EXCERPTED PASSAGE:
========
People of all types, all over the world enjoy a good cup of coffee, but maybe none so much as highly creative people. The free-thinkers, creators, and innovators among us become accustomed to (and perhaps dependent on) the enticing aroma and flavor of freshly brewed coffee more easily than most. It’s fuel for the day. It provides the kickstart needed to get going.
But why do creative types like to drink coffee so much? What makes the drink so irresistible to the easily bored?
Messy minds drink coffee
Creative minds are messy minds, according to Scientific American’s Scott Kaufman. Although creative people do really well with coming up with ideas, putting a project together, and bringing in results, the path to getting there is a messy one.
Scientists think the stimulation coffee (caffeine) offers is part of the reason creative people so enthusiastically drink it. The jolt that caffeine provides gives the drinker short-term elevated motivation and drive. Their initiative suddenly leaps through the roof, and they’re able to generate a lot of ideas, plans, or complete routine tasks that normally bore them.
Creative people seem to drink coffee to make themselves more productive.
Coffee and the creative process
That’s because coffee has been shown to lift the 3 most common barriers to the creative process: Lack of initiative, lack of commitment, and self-doubt. And as the Atlantic outlined in their story on caffeine, the substance seems to help diminish all three barriers, in a way, opening the “creative floodgates.”
With benefits like a loss of inhibitions, an improved ability to focus, temporary stimulation, and a rise in productivity, creative people stand to benefit from drinking coffee by staying on track during the creative process and ultimately, getting more done.
========
RAW DATA:

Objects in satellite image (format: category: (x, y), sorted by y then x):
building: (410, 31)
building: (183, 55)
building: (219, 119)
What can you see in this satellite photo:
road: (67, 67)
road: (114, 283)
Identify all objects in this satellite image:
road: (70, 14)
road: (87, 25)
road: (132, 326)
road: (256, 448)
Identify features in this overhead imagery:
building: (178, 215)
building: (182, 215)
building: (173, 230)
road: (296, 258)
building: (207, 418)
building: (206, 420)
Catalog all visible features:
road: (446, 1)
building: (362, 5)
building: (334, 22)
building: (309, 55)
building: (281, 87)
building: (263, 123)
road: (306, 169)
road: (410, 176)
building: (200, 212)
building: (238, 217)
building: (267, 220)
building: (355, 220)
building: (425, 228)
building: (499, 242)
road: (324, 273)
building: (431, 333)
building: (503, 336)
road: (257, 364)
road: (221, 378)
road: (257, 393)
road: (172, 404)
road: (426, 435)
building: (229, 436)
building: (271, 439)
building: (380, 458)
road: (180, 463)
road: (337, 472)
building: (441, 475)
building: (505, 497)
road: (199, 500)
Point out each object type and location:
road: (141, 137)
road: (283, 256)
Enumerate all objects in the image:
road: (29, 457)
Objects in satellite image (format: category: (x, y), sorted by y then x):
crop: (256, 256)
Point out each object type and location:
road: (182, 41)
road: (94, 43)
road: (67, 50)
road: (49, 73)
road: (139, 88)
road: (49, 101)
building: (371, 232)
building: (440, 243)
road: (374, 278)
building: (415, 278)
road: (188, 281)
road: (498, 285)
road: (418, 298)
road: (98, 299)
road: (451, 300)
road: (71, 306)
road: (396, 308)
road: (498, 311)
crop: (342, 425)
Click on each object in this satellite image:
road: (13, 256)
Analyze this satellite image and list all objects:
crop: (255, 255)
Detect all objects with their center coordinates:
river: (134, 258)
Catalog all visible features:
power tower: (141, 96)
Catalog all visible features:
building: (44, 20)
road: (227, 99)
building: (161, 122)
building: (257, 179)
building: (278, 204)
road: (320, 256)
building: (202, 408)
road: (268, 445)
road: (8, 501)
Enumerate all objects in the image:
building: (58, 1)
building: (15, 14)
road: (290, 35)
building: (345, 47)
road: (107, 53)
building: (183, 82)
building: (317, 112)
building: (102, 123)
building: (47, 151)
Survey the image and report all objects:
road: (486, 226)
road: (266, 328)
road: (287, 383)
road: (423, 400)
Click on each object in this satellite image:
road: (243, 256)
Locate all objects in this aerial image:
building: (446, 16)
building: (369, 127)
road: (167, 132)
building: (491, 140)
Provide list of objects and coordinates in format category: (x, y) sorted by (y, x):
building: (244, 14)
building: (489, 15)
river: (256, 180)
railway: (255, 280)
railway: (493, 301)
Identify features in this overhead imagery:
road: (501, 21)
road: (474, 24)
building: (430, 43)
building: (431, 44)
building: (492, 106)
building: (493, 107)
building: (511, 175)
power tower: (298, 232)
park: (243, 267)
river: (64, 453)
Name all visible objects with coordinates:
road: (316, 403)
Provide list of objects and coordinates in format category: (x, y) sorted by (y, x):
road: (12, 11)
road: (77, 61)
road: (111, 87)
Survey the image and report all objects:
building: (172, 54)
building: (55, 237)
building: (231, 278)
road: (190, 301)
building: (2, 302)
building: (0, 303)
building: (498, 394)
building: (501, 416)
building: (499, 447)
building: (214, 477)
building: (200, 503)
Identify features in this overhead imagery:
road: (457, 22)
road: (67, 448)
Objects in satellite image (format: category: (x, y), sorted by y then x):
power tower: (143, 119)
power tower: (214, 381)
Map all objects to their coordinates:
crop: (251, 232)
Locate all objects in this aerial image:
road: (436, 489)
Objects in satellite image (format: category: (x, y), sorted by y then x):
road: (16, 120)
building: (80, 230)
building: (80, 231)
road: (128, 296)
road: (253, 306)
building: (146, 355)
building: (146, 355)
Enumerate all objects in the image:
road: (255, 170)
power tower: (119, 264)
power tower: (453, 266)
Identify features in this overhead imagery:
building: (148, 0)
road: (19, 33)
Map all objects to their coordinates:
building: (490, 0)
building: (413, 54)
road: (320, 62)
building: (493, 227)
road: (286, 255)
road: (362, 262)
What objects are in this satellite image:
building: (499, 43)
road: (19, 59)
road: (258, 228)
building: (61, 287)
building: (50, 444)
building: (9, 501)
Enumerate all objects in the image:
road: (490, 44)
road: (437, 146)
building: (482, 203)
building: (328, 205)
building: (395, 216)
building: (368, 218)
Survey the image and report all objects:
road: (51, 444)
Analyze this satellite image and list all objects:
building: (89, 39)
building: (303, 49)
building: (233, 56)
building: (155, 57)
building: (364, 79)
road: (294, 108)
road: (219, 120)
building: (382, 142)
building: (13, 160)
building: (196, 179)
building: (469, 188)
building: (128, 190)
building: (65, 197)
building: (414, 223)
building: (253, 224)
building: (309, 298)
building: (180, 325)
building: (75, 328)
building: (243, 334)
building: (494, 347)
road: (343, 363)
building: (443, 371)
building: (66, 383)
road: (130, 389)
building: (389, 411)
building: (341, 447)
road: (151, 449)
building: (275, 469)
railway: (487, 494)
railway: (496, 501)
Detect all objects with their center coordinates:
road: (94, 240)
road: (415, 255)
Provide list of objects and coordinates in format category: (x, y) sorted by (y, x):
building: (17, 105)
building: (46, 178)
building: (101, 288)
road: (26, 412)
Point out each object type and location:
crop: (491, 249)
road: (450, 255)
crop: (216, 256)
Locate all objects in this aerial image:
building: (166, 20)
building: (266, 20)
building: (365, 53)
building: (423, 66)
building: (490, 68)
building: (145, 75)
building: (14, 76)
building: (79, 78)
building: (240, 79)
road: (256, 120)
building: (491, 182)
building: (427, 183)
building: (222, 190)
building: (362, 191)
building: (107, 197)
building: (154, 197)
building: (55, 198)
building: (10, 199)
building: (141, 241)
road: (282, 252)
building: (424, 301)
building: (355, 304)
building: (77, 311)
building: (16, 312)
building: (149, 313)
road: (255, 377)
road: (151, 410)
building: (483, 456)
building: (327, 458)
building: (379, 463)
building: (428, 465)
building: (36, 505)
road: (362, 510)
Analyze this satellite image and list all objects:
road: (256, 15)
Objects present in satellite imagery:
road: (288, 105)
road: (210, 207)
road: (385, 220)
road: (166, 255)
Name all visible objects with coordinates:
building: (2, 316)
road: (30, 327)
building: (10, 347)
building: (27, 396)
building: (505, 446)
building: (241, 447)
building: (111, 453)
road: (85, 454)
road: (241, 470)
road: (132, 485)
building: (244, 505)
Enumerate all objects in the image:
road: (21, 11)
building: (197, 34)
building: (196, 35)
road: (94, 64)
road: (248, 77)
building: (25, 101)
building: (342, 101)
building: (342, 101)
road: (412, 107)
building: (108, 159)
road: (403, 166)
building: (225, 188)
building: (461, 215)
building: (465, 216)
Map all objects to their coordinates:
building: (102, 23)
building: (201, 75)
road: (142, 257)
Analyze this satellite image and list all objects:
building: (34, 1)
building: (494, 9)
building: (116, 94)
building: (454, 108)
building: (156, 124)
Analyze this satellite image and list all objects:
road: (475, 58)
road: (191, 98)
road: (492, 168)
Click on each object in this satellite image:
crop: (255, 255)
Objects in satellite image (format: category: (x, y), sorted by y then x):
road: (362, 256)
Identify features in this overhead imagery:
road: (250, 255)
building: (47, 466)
========
REQUIRED WORK:
1 – In the piece on coffee and creativity, what are the three most common barriers to the creative process that coffee has been shown to lift?
2 – Continue the piece on coffee and creativity, picking up after its final sentence.

TASK-BY-TASK OUTPUTS:
1 – Lack of initiative, lack of commitment, and self-doubt.

2 –
Other options for creative people who don’t drink coffee and are hyperactive or unable to focus are not as benign. Many people complain that pharmaceutical stimulants like Adderall make them feel too focused–hyper-focused on tiny, minute details, objects, or decisions that normally wouldn’t demand so much thought, like what clothes to wear or where you should eat dinner.
Unlike drinking coffee, taking prescription stimulants goes beyond providing a temporary boost and turns users into worker bees, not innovative creatives. But why is the effect different?
The moments of inspiration that hit creative people are often serendipitous. An idea might occur in the shower, while watching TV, falling asleep–anywhere your mind isn’t 100% at attention and focusing. The overstimulated mind, then, just isn’t able to wander and therefore isn’t conducive to the creative process. The brain has to be stimulated just the right amount to boost productivity.
Productivity and caffeine
But does that make creatives who drink coffee more likely to deliver sloppy work done quickly or while stimulated? No, it does the opposite–unless they’re drinking too much coffee, that is.
Drinking moderate amounts of caffeine is correlated with rises in productivity and quality of work. Over-caffeination, on the other hand, can cause problems like cardiac issues, erratic behavior, hyper-vigilance, and insomnia–and those always spell trouble for productivity at work.
Most people can drink coffee each day and feel no negative side effects. Moderation is key for all coffee drinkers, and it’s important to remember that caffeine is a drug, able to impair our functioning. Caffeine intoxication and caffeine withdrawal are listed in the DSM as “psychiatric disorders” if they get in the way of your everyday life.
Woody Allen once said “80 percent of success is showing up.” If drinking coffee in moderation helps you show up, be creative, get work done, and feel good about it, then we say brew on.